TASK GOAL = Transcribe the listing below exactly, leaving out each image.

GIVEN DATA =
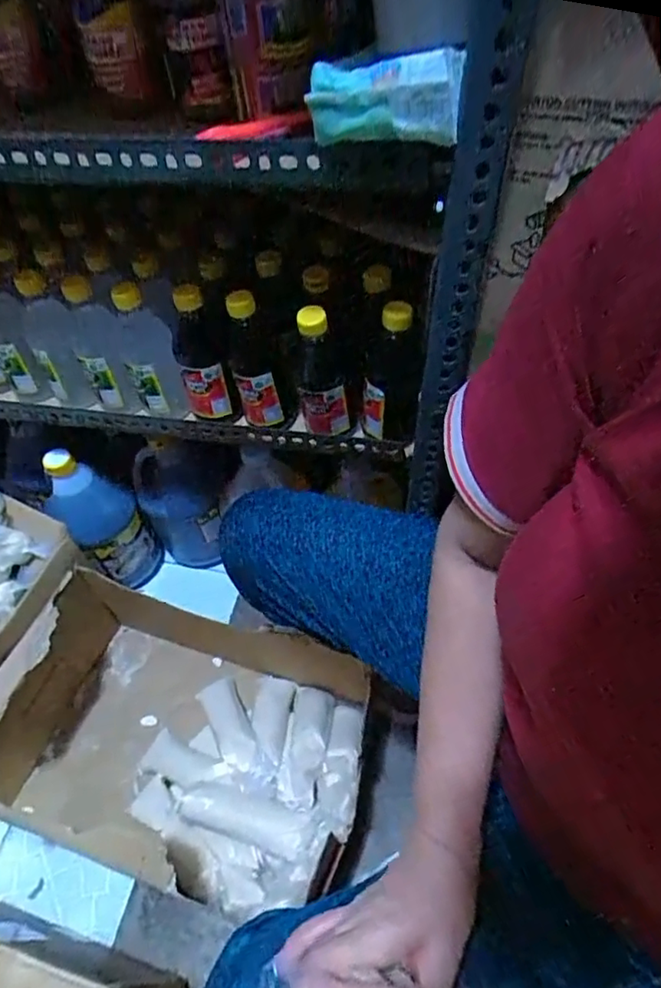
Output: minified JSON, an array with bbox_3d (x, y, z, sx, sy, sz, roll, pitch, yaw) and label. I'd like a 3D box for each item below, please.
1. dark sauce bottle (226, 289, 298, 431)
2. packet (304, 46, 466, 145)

YOUR SOLUTION =
Output: minified JSON, an array with bbox_3d (x, y, z, sx, sy, sz, roll, pitch, yaw) and label. I'd like a 3D box for each item below, please.
1. dark sauce bottle (226, 289, 298, 431)
2. packet (304, 46, 466, 145)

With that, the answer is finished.